Improving consumer and broker servicing
Many banks get the majority of their mortgage business from intermediaries. About 75% (roughly £220 billion) of the UK’s mortgage business is placed each year by brokers. Given that many lenders have nearly identical pricing structures, brokers understandably tend to place business with the lender whose system is the easiest and quickest to navigate.
The brokers are looking for an intuitive system and, where appropriate, one that guides their journey. They need mechanisms that recognize that they deal with multiple lenders and with many different systems, products and case attributes. They need to have a holistic view across different lenders. An easily navigable journey at the end of the initial contract period, and a process that simplifies the many types of contract variation, is also helpful.

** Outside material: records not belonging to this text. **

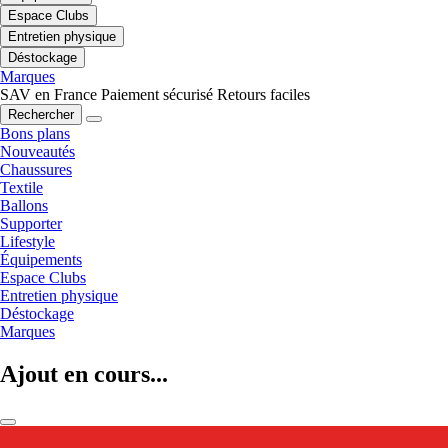
Espace Clubs
Entretien physique
Déstockage
Marques
SAV en France
Paiement sécurisé
Retours faciles
Rechercher
Bons plans
Nouveautés
Chaussures
Textile
Ballons
Supporter
Lifestyle
Équipements
Espace Clubs
Entretien physique
Déstockage
Marques
Ajout en cours...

The opportunity then is to better serve brokers by creating a holistic, end-to-end journey, where each step is enhanced through better use of data, intelligent process automation and real-time decisioning. That same principle underpins the approach needed to support a consumer base that is slowly building confidence in doing more activity directly. The speed of this change is certainly subject to much debate across the sector, but there is no doubt that if lenders are to capitalize on those that want to go down this route, then the same improvements in the customer journey needed for brokers are essential.
Real-time digital communication is the bedrock of the answer. It does, however, need to be combined with the automated evaluation of customer data and documentation, a configurable rules engine and workflow management tools.

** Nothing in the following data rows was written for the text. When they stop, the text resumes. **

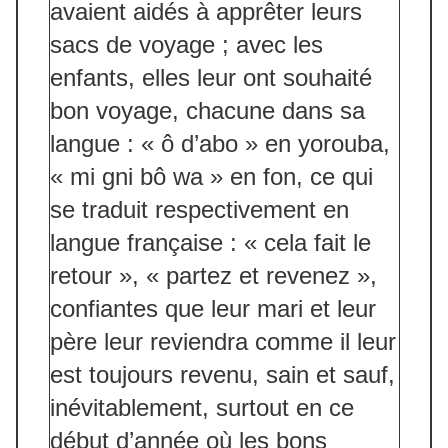
avaient aidés à apprêter leurs
sacs de voyage ; avec les
enfants, elles leur ont souhaité
bon voyage, chacune dans sa
langue : « ô d’abo » en yorouba,
« mi gni bô wa » en fon, ce qui
se traduit respectivement en
langue française : « cela fait le
retour », « partez et revenez »,
confiantes que leur mari et leur
père leur reviendra comme il leur
est toujours revenu, sain et sauf,
inévitablement, surtout en ce
début d’année où les bons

For many years, it has been possible to configure rules and use rules to drive workflow. This has been fine but constrained by the fact that much of the process relies on external data. Any solution will need not only data sourcing from many third-party services — credit reference bureaus, voters roll, surveyors and conveyancers — but also the real-time validation of that data.

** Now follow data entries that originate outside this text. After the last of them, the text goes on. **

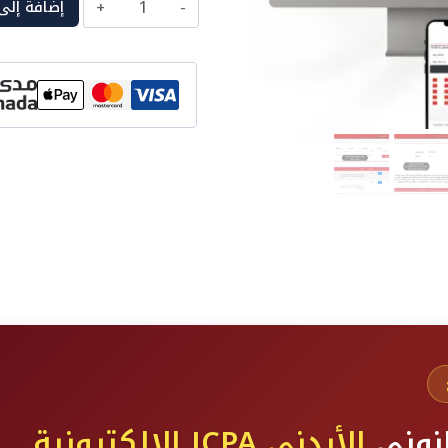
إضافة إلى
قاعدة
أسئلة
المحاسب
القانوني
الأردني
الإلكترونية
انوني
الأردني JCPA الإلكترونية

All of the information in a mortgage application has to be reconciled and analyzed. In most cases, discrepancies are identified, resulting in an extensive rework of the application for the customer, the broker and the lender. Real-time digital communication and data validation cuts a significant possibility for lag out of the process and provides the prospect of instant answers.
Progressively transforming a legacy system gives lenders a low-risk chance to reimagine the lending process. It presents the opportunity to trial a system where open data and value-added services are made available to the customer or broker at the start of the process. Data is automatically submitted to the lender, and issues like availability and eligibility are checked immediately. The lenders’ system guides the process, passing any issues instantly back to the broker for resolution — and where available, the result of the application is shared on the spot.
An elegant combination of the right technology can drive all of this by enabling greater automation, auto-population, and the hyper-personalization of advice and pricing.
Price pressure in the UK mortgage market is likely to continue and could increase in the future. As such, it is a good time for mortgage lenders to survey their options.
There is a clear need for integrated systems and intelligent process guidance for all stakeholders in the mortgage process. Providing the ability to assess individual circumstances quickly, search the market, simplify information capture and guide the journey will create a go-to lender for broker advisers.
There are no silver bullets, but there is a path forward. In a market experiencing margin pressures, lenders who proactively integrate their systems with digital solutions will be better positioned to win what is likely to be a long war of attrition.